#### JOB
How many lines in the layout coordinate data below contain the string "ArcGis"? Reply with the number alone.

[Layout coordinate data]
○ ○ ○ ○
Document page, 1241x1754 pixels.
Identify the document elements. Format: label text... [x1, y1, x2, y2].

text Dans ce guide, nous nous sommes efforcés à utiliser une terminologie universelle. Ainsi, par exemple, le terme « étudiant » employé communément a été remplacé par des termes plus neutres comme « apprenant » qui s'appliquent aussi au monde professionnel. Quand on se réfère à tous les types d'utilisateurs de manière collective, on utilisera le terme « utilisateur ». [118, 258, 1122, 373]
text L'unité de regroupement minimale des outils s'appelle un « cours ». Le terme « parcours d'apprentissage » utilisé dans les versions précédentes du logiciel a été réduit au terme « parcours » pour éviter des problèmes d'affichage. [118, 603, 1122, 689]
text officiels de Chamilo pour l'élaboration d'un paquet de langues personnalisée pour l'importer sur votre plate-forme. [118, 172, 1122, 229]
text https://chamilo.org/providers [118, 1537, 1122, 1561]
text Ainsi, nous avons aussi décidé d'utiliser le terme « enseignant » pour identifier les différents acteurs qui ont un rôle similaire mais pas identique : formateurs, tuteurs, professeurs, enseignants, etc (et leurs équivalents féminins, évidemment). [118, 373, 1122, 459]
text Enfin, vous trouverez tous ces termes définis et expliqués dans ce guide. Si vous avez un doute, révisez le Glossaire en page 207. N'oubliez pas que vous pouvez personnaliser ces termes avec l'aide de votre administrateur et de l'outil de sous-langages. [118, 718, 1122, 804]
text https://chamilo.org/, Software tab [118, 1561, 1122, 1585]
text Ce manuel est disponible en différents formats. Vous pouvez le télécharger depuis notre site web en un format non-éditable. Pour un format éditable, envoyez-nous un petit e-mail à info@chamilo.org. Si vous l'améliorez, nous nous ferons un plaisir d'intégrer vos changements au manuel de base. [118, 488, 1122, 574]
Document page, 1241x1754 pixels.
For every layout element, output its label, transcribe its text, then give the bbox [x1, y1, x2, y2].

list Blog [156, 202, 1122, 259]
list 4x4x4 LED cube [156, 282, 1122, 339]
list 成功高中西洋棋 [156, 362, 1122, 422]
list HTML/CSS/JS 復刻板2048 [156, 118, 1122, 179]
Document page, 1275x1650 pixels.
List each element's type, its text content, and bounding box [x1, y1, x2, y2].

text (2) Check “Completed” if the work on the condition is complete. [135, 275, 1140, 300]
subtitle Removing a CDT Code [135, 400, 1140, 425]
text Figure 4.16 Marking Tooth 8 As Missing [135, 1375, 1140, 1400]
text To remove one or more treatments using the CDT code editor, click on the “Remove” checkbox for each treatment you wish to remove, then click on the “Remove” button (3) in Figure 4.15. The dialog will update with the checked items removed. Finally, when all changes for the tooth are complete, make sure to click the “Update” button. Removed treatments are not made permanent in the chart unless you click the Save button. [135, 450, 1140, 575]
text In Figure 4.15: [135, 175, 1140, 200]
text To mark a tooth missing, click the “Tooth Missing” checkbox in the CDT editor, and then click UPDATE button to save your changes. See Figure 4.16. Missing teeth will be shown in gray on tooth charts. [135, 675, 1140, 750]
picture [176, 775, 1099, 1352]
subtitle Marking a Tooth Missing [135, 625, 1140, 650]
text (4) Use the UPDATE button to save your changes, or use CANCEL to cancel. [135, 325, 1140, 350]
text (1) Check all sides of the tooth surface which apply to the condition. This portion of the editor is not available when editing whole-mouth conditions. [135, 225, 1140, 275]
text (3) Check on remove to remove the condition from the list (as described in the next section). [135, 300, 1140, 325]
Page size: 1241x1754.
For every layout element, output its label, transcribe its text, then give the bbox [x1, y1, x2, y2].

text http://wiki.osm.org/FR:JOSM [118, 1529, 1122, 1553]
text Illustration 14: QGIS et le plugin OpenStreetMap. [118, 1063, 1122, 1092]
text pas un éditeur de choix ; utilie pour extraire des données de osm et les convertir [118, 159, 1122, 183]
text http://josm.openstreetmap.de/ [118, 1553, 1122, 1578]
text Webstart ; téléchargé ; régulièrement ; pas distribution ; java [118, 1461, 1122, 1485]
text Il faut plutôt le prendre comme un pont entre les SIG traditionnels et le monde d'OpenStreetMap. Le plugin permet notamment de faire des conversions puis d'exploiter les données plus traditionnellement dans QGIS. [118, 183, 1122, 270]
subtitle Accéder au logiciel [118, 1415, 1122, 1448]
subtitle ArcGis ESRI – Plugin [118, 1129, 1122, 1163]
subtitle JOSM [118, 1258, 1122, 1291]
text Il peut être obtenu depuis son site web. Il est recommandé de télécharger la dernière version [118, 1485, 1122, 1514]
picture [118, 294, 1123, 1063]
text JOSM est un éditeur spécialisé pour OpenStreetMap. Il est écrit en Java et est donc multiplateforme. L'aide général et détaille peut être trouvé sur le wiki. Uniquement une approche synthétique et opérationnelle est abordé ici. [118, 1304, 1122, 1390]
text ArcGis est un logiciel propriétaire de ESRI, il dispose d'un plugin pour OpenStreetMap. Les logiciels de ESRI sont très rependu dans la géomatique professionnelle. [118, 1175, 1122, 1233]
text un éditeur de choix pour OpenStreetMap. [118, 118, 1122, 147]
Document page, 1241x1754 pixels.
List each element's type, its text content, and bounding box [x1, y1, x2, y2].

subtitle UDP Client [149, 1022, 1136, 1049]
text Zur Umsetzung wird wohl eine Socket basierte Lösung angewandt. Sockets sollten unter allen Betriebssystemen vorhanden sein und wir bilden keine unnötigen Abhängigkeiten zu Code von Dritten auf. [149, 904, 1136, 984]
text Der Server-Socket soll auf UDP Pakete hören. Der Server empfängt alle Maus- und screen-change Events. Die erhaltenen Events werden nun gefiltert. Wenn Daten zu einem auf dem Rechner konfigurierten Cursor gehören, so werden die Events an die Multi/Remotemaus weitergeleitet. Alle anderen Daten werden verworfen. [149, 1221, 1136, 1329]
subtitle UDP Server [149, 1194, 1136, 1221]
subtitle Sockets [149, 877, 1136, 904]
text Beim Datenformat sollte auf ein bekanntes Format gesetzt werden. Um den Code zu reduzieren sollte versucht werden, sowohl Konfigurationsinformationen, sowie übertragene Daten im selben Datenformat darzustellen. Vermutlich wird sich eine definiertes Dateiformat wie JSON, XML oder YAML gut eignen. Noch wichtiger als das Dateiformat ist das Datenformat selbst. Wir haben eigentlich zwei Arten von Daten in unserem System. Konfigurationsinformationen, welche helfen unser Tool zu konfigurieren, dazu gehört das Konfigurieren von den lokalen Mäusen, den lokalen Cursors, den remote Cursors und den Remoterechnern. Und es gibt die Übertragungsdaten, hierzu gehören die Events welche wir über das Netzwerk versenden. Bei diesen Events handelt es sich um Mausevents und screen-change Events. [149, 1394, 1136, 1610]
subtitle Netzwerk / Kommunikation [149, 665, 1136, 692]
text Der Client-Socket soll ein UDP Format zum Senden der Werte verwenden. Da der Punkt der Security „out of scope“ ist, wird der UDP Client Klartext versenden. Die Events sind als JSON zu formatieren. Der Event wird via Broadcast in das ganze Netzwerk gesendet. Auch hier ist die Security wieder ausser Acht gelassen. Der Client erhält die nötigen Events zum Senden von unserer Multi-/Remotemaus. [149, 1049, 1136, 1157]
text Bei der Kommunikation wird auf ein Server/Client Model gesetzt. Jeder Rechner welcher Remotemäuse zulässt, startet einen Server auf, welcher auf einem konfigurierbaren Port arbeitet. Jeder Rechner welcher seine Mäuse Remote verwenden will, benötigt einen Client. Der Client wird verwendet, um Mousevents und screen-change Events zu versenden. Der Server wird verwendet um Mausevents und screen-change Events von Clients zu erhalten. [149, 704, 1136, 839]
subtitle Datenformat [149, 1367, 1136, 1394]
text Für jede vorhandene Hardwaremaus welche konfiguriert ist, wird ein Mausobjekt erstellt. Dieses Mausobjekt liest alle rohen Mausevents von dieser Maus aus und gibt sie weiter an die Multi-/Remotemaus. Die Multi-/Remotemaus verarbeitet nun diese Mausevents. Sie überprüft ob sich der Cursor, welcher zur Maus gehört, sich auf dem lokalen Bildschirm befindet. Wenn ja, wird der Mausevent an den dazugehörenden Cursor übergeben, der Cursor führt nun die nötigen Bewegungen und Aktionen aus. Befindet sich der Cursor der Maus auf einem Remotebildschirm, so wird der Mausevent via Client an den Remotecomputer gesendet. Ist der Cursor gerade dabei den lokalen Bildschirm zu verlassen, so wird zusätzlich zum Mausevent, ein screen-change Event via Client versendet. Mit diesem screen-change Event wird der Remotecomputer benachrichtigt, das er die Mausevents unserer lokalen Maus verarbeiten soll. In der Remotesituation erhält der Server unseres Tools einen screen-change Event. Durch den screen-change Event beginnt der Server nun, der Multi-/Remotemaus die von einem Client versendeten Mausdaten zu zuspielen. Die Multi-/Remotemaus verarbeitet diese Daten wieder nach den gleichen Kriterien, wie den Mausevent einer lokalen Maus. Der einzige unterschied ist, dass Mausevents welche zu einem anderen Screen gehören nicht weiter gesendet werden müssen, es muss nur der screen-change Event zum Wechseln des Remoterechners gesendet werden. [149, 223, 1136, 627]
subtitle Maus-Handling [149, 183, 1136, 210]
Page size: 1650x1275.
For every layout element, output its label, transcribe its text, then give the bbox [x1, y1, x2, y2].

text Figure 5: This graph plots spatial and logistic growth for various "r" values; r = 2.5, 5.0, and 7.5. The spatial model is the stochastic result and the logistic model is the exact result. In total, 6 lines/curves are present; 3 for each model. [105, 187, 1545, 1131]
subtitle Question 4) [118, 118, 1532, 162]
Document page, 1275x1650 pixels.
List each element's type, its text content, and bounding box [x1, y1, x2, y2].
○ ○ ○ ○
#### THE SOLUTION
2